DEBT-laden National Express lurched further into the red today after clocking up pre-tax losses of more than £48 million for the first six months of the year.
Losses of more than £20 million on its soon to be nationalised East Coast rail line helped turn profits of £52.4 million a year earlier into a deficit of £48.1 million, it was revealed today.
The Birmingham-based group has also set aside a hefty sum to cover its exit from the East Coast rail franchise, which is being taken back into Government hands later this year.
The news adds pressure to the transport giant as it faces crippling strike action on the East Anglia line in a two-day walkout starting today.
It is also the focus of a potential bidding battle as suitors encircle the financially-troubled group.

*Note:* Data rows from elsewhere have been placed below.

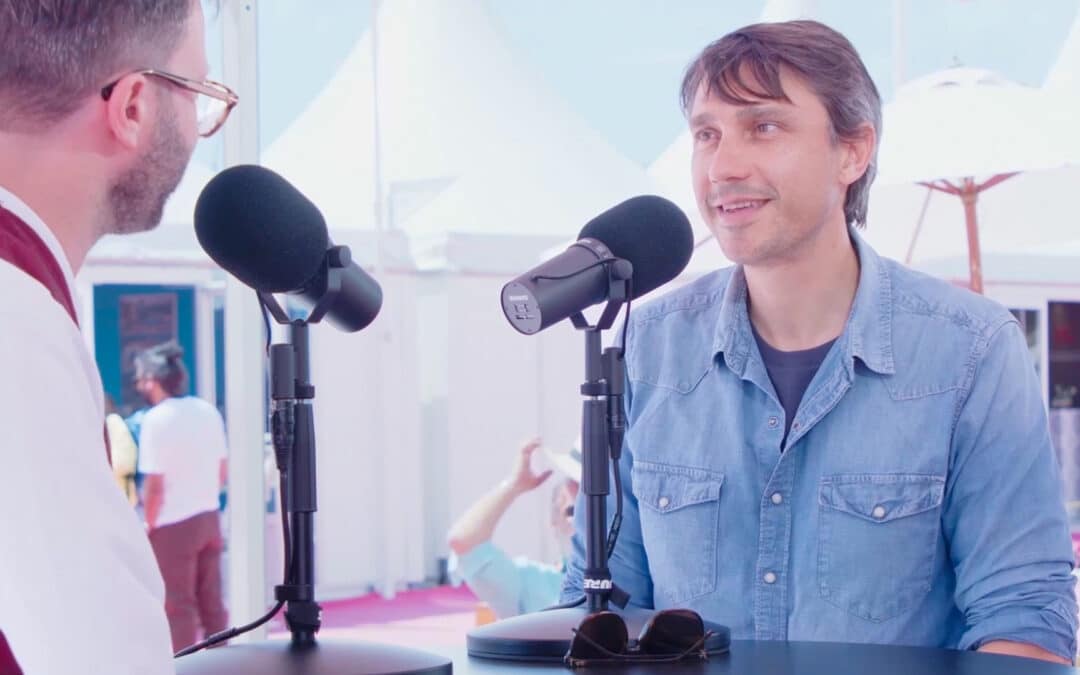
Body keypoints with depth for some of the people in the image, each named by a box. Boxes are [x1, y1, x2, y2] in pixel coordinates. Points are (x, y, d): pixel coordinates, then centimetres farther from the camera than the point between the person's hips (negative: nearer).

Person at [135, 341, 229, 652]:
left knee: (178, 605, 3)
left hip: (173, 525, -6)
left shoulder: (156, 419, -17)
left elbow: (154, 485, -18)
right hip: (209, 518, 6)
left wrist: (148, 524, -5)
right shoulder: (208, 411, 4)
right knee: (212, 602, 14)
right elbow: (223, 471, 10)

National Express has made provisions of £54.7 million surrounding the East Coast route from London to Scotland, which it walked away from earlier this month after failing to renegotiate a deal with the Government. Re-nationalisation of the line is now expected in the second half. The firm stressed today that, having taken legal advice, it was “confident” the Government could not also seize its East Anglia and c2c franchises and would fight any moves for cross-default.
National Express is fighting battles on a number of fronts following a torrid past few weeks that have also seen its chief executive Richard Bowker quit to take up a new rail job in the United Arab Emirates.
As well as the rail strikes over pay and conditions – which could extend to six more days in the coming weeks if the dispute is not resolved – National Express is also fending off takeover approaches.
Its first would-be buyer, larger rival FirstGroup, walked away last week, citing “uncertainties” surrounding the business following the East Coast exit.
The company is now being eyed by another transport group, Stagecoach, alongside a consortium led by National Express shareholders, the Spanish Cosmen family, and private equity giant CVC.
The Birmingham group said it had to concentrate first and foremost on a plan to get back on track and refinance its £1.2 billion debt mountain.